In the simplest data modeling, a system keeps track of the current state. Let’s assume that we are working with a system that keeps track of company personnel. In its
peopletable, it will hold things like first and last names, date of birth, and social security numbers. At first sight, this seem like invariant facts, but upon closer inspection we can see that in reality they are not. People often change their name when their marital status changes, and birth date and social security number are technically facts that don’t change, but often need to be corrected. These two very different reasons for change are often conflated, or worse, not accounted for. Bi-temporal data provides a way to deal with both.
Like so much of the content in Martin Fowler’s website, this article – by Zhamak Dehghani – is a well-though out description of how to reason breaking out a monolith into services. Some choice quotes:
Every increment must leave us in a better place in terms of the architecture goal.
In the context of leaving both the old way and the new way in place:
If the team stops here and pivots into building some other service or feature, they leave the overall architecture in a state of increased entropy. At this point the teams are actually further away from their overall goal of making changes faster. Any new developer to the monolith code needs to deal with two code paths, increased cognitive load of understanding the code, and slower process of changing and testing it.
It’s well worth the read.
Many of the blog post written by large engineering organizations, don’t often apply to smaller organizations. While they are still interesting, reading how Google and Amazon handle load doesn’t necessarily translate into practical advice. This post by Damir Svrtan and Sergii Makagon in the Netflix Engineering Blog is different. They describe how they went about building a new service rapidly, meant to integrate with a variety with other services, even in the face of unknown requirements. Their solution: Hexagonal Architecture.

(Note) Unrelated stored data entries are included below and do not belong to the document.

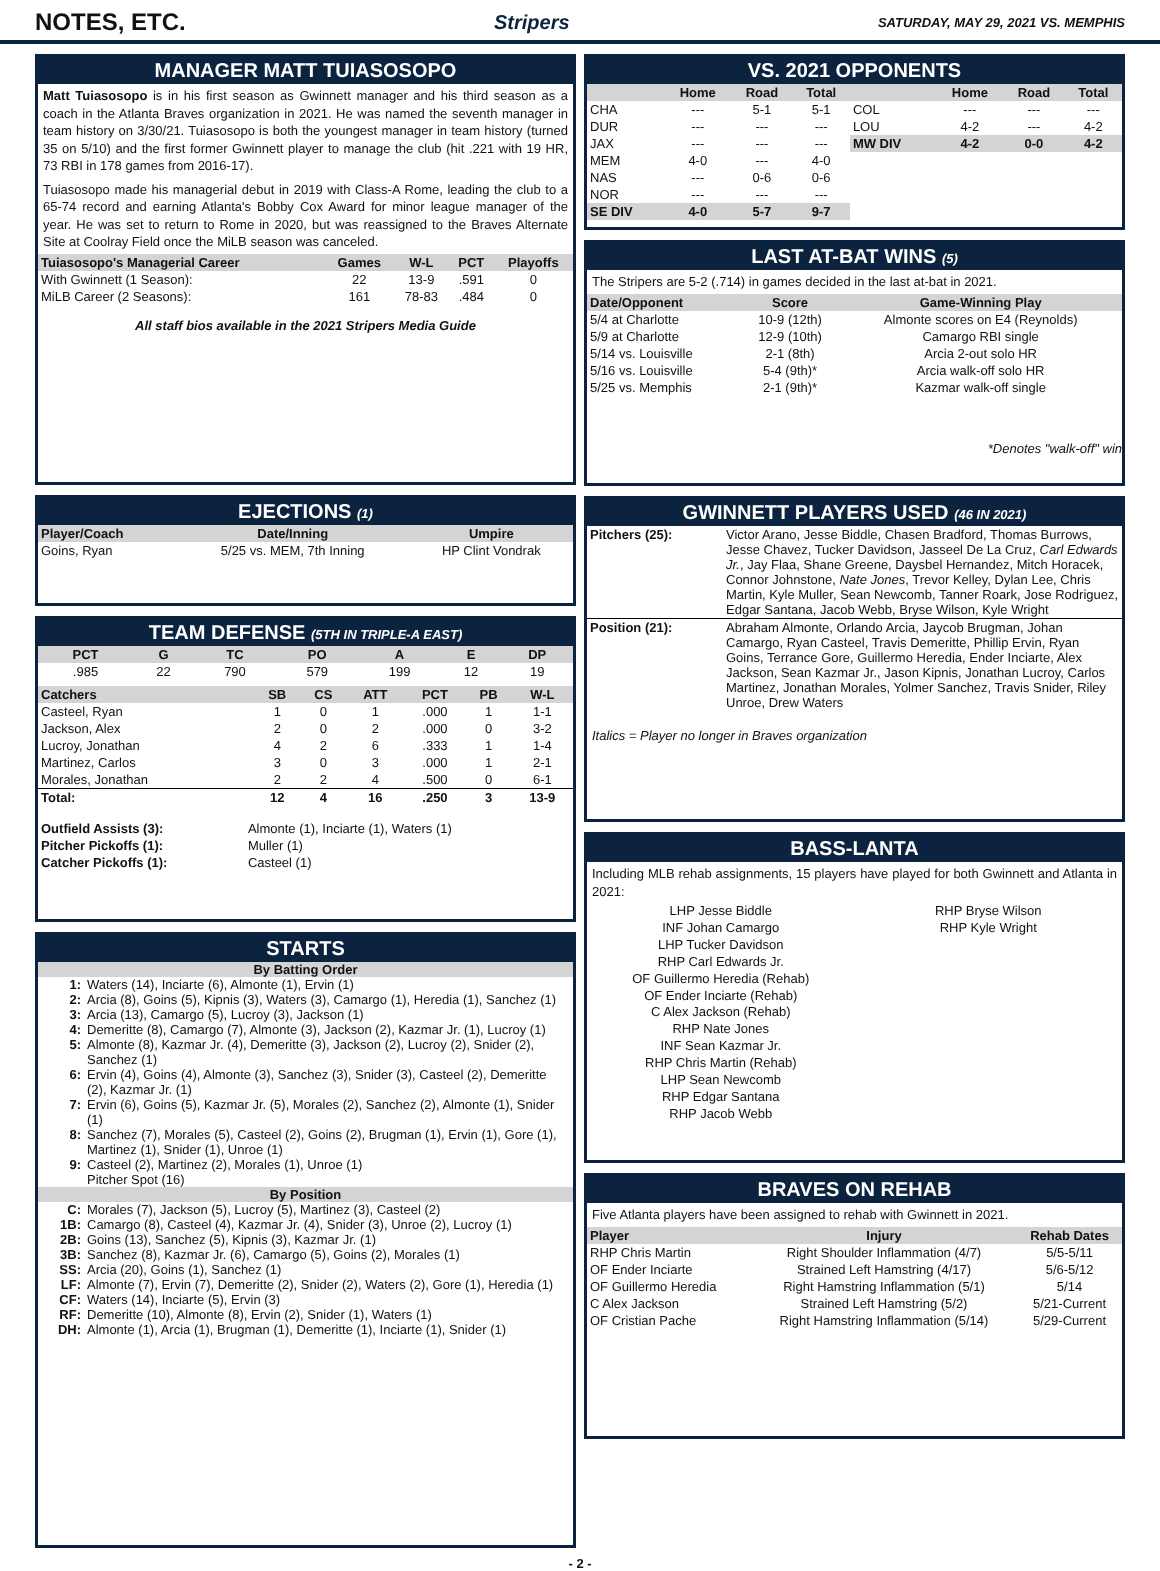NOTES, ETC.
Stripers SATURDAY, MAY 29, 2021 VS. MEMPHIS
MANAGER MATT TUIASOSOPO
Matt Tuiasosopo is in his first season as Gwinnett manager and his third season as a coach in the Atlanta Braves organization in 2021. He was named the seventh manager in team history on 3/30/21. Tuiasosopo is both the youngest manager in team history (turned 35 on 5/10) and the first former Gwinnett player to manage the club (hit .221 with 19 HR, 73 RBI in 178 games from 2016-17).
Tuiasosopo made his managerial debut in 2019 with Class-A Rome, leading the club to a 65-74 record and earning Atlanta's Bobby Cox Award for minor league manager of the year. He was set to return to Rome in 2020, but was reassigned to the Braves Alternate Site at Coolray Field once the MiLB season was canceled.
| Tuiasosopo's Managerial Career | Games | W-L | PCT | Playoffs |
| --- | --- | --- | --- | --- |
| With Gwinnett (1 Season): | 22 | 13-9 | .591 | 0 |
| MiLB Career (2 Seasons): | 161 | 78-83 | .484 | 0 |
All staff bios available in the 2021 Stripers Media Guide
EJECTIONS (1)
| Player/Coach | Date/Inning | Umpire |
| --- | --- | --- |
| Goins, Ryan | 5/25 vs. MEM, 7th Inning | HP Clint Vondrak |
TEAM DEFENSE (5TH IN TRIPLE-A EAST)
| PCT | G | TC | PO | A | E | DP |
| --- | --- | --- | --- | --- | --- | --- |
| .985 | 22 | 790 | 579 | 199 | 12 | 19 |
| Catchers | SB | CS | ATT | PCT | PB | W-L |
| --- | --- | --- | --- | --- | --- | --- |
| Casteel, Ryan | 1 | 0 | 1 | .000 | 1 | 1-1 |
| Jackson, Alex | 2 | 0 | 2 | .000 | 0 | 3-2 |
| Lucroy, Jonathan | 4 | 2 | 6 | .333 | 1 | 1-4 |
| Martinez, Carlos | 3 | 0 | 3 | .000 | 1 | 2-1 |
| Morales, Jonathan | 2 | 2 | 4 | .500 | 0 | 6-1 |
| Total: | 12 | 4 | 16 | .250 | 3 | 13-9 |
| Outfield Assists (3): | Almonte (1), Inciarte (1), Waters (1) |
| Pitcher Pickoffs (1): | Muller (1) |
| Catcher Pickoffs (1): | Casteel (1) |
STARTS
By Batting Order
1: Waters (14), Inciarte (6), Almonte (1), Ervin (1)
2: Arcia (8), Goins (5), Kipnis (3), Waters (3), Camargo (1), Heredia (1), Sanchez (1)
3: Arcia (13), Camargo (5), Lucroy (3), Jackson (1)
4: Demeritte (8), Camargo (7), Almonte (3), Jackson (2), Kazmar Jr. (1), Lucroy (1)
5: Almonte (8), Kazmar Jr. (4), Demeritte (3), Jackson (2), Lucroy (2), Snider (2), Sanchez (1)
6: Ervin (4), Goins (4), Almonte (3), Sanchez (3), Snider (3), Casteel (2), Demeritte (2), Kazmar Jr. (1)
7: Ervin (6), Goins (5), Kazmar Jr. (5), Morales (2), Sanchez (2), Almonte (1), Snider (1)
8: Sanchez (7), Morales (5), Casteel (2), Goins (2), Brugman (1), Ervin (1), Gore (1), Martinez (1), Snider (1), Unroe (1)
9: Casteel (2), Martinez (2), Morales (1), Unroe (1)
Pitcher Spot (16)
By Position
C: Morales (7), Jackson (5), Lucroy (5), Martinez (3), Casteel (2)
1B: Camargo (8), Casteel (4), Kazmar Jr. (4), Snider (3), Unroe (2), Lucroy (1)
2B: Goins (13), Sanchez (5), Kipnis (3), Kazmar Jr. (1)
3B: Sanchez (8), Kazmar Jr. (6), Camargo (5), Goins (2), Morales (1)
SS: Arcia (20), Goins (1), Sanchez (1)
LF: Almonte (7), Ervin (7), Demeritte (2), Snider (2), Waters (2), Gore (1), Heredia (1)
CF: Waters (14), Inciarte (5), Ervin (3)
RF: Demeritte (10), Almonte (8), Ervin (2), Snider (1), Waters (1)
DH: Almonte (1), Arcia (1), Brugman (1), Demeritte (1), Inciarte (1), Snider (1)
VS. 2021 OPPONENTS
| | Home | Road | Total | | Home | Road | Total |
| --- | --- | --- | --- | --- | --- | --- | --- |
| CHA | --- | 5-1 | 5-1 | COL | --- | --- | --- |
| DUR | --- | --- | --- | LOU | 4-2 | --- | 4-2 |
| JAX | --- | --- | --- | MW DIV | 4-2 | 0-0 | 4-2 |
| MEM | 4-0 | --- | 4-0 | | | | |
| NAS | --- | 0-6 | 0-6 | | | | |
| NOR | --- | --- | --- | | | | |
| SE DIV | 4-0 | 5-7 | 9-7 | | | | |
LAST AT-BAT WINS (5)
The Stripers are 5-2 (.714) in games decided in the last at-bat in 2021.
| Date/Opponent | Score | Game-Winning Play |
| --- | --- | --- |
| 5/4 at Charlotte | 10-9 (12th) | Almonte scores on E4 (Reynolds) |
| 5/9 at Charlotte | 12-9 (10th) | Camargo RBI single |
| 5/14 vs. Louisville | 2-1 (8th) | Arcia 2-out solo HR |
| 5/16 vs. Louisville | 5-4 (9th)* | Arcia walk-off solo HR |
| 5/25 vs. Memphis | 2-1 (9th)* | Kazmar walk-off single |
*Denotes "walk-off" win
GWINNETT PLAYERS USED (46 IN 2021)
| Pitchers (25): | Victor Arano, Jesse Biddle, Chasen Bradford, Thomas Burrows, Jesse Chavez, Tucker Davidson, Jasseel De La Cruz, Carl Edwards Jr. , Jay Flaa, Shane Greene, Daysbel Hernandez, Mitch Horacek, Connor Johnstone, Nate Jones , Trevor Kelley, Dylan Lee, Chris Martin, Kyle Muller, Sean Newcomb, Tanner Roark, Jose Rodriguez, Edgar Santana, Jacob Webb, Bryse Wilson, Kyle Wright |
| Position (21): | Abraham Almonte, Orlando Arcia, Jaycob Brugman, Johan Camargo, Ryan Casteel, Travis Demeritte, Phillip Ervin, Ryan Goins, Terrance Gore, Guillermo Heredia, Ender Inciarte, Alex Jackson, Sean Kazmar Jr., Jason Kipnis, Jonathan Lucroy, Carlos Martinez, Jonathan Morales, Yolmer Sanchez, Travis Snider, Riley Unroe, Drew Waters |
Italics = Player no longer in Braves organization
BASS-LANTA
Including MLB rehab assignments, 15 players have played for both Gwinnett and Atlanta in 2021:
LHP Jesse Biddle
INF Johan Camargo
LHP Tucker Davidson
RHP Carl Edwards Jr.
OF Guillermo Heredia (Rehab)
OF Ender Inciarte (Rehab)
C Alex Jackson (Rehab)
RHP Nate Jones
INF Sean Kazmar Jr.
RHP Chris Martin (Rehab)
LHP Sean Newcomb
RHP Edgar Santana
RHP Jacob Webb
RHP Bryse Wilson
RHP Kyle Wright
BRAVES ON REHAB
Five Atlanta players have been assigned to rehab with Gwinnett in 2021.
| Player | Injury | Rehab Dates |
| --- | --- | --- |
| RHP Chris Martin | Right Shoulder Inflammation (4/7) | 5/5-5/11 |
| OF Ender Inciarte | Strained Left Hamstring (4/17) | 5/6-5/12 |
| OF Guillermo Heredia | Right Hamstring Inflammation (5/1) | 5/14 |
| C Alex Jackson | Strained Left Hamstring (5/2) | 5/21-Current |
| OF Cristian Pache | Right Hamstring Inflammation (5/14) | 5/29-Current |
- 2 -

The idea of Hexagonal Architecture is to put inputs and outputs at the edges of our design. Business logic should not depend on whether we expose a REST or a GraphQL API, and it should not depend on where we get data from — a database, a microservice API exposed via gRPC or REST, or just a simple CSV file.
In particular, they way they defined their core concepts resonated with me. They stuck most of their code into Entities (domain objects), Repositories (read and write data), and Interactors (orchestration classes – i.e. service classes, use case objects).
I’ve been doing a lot of research into multi-service architectures, and I’ve seen many references to how entity services are an anti-pattern. Michael Nygard has a previous article describing just that. Designing services to avoid the anti-pattern is sometimes easier said than done. This post walks the reader on how to avoid the pitfalls with a concrete example modeling services based on the business lifecycle, instead of just focusing on the data that they store.